Exercise = Return the text of every item below line for line and word for word, leaving the pictures out of your answer.

Data =
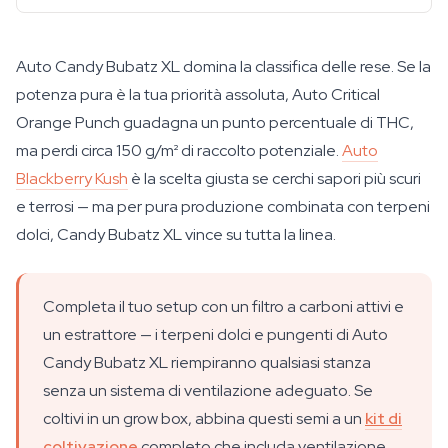
Auto Candy Bubatz XL domina la classifica delle rese. Se la
potenza pura è la tua priorità assoluta, Auto Critical
Orange Punch guadagna un punto percentuale di THC,
ma perdi circa 150 g/m² di raccolto potenziale.
Auto
Blackberry Kush
è la scelta giusta se cerchi sapori più scuri
e terrosi — ma per pura produzione combinata con terpeni
dolci, Candy Bubatz XL vince su tutta la linea.
Completa il tuo setup con un filtro a carboni attivi e
un estrattore — i terpeni dolci e pungenti di Auto
Candy Bubatz XL riempiranno qualsiasi stanza
senza un sistema di ventilazione adeguato. Se
coltivi in un grow box, abbina questi semi a un
kit di
coltivazione
completo che includa ventilazione,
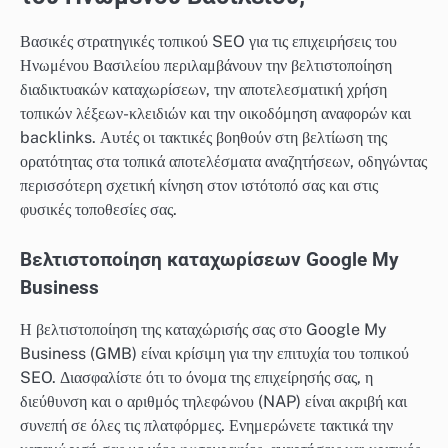
Βασικές στρατηγικές τοπικού SEO για τις επιχειρήσεις του
Ηνωμένου Βασιλείου περιλαμβάνουν την βελτιστοποίηση
διαδικτυακών καταχωρίσεων, την αποτελεσματική χρήση
τοπικών λέξεων-κλειδιών και την οικοδόμηση αναφορών και
backlinks. Αυτές οι τακτικές βοηθούν στη βελτίωση της
ορατότητας στα τοπικά αποτελέσματα αναζητήσεων, οδηγώντας
περισσότερη σχετική κίνηση στον ιστότοπό σας και στις
φυσικές τοποθεσίες σας.
Βελτιστοποίηση καταχωρίσεων Google My
Business
Η βελτιστοποίηση της καταχώρισής σας στο Google My
Business (GMB) είναι κρίσιμη για την επιτυχία του τοπικού
SEO. Διασφαλίστε ότι το όνομα της επιχείρησής σας, η
διεύθυνση και ο αριθμός τηλεφώνου (NAP) είναι ακριβή και
συνεπή σε όλες τις πλατφόρμες. Ενημερώνετε τακτικά την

Exercise output =
Auto Candy Bubatz XL domina la classifica delle rese. Se la
potenza pura è la tua priorità assoluta, Auto Critical
Orange Punch guadagna un punto percentuale di THC,
ma perdi circa 150 g/m² di raccolto potenziale.
Auto
Blackberry Kush
è la scelta giusta se cerchi sapori più scuri
e terrosi — ma per pura produzione combinata con terpeni
dolci, Candy Bubatz XL vince su tutta la linea.
Completa il tuo setup con un filtro a carboni attivi e
un estrattore — i terpeni dolci e pungenti di Auto
Candy Bubatz XL riempiranno qualsiasi stanza
senza un sistema di ventilazione adeguato. Se
coltivi in un grow box, abbina questi semi a un
kit di
coltivazione
completo che includa ventilazione,
Βασικές στρατηγικές τοπικού SEO για τις επιχειρήσεις του
Ηνωμένου Βασιλείου περιλαμβάνουν την βελτιστοποίηση
διαδικτυακών καταχωρίσεων, την αποτελεσματική χρήση
τοπικών λέξεων-κλειδιών και την οικοδόμηση αναφορών και
backlinks. Αυτές οι τακτικές βοηθούν στη βελτίωση της
ορατότητας στα τοπικά αποτελέσματα αναζητήσεων, οδηγώντας
περισσότερη σχετική κίνηση στον ιστότοπό σας και στις
φυσικές τοποθεσίες σας.
Βελτιστοποίηση καταχωρίσεων Google My
Business
Η βελτιστοποίηση της καταχώρισής σας στο Google My
Business (GMB) είναι κρίσιμη για την επιτυχία του τοπικού
SEO. Διασφαλίστε ότι το όνομα της επιχείρησής σας, η
διεύθυνση και ο αριθμός τηλεφώνου (NAP) είναι ακριβή και
συνεπή σε όλες τις πλατφόρμες. Ενημερώνετε τακτικά την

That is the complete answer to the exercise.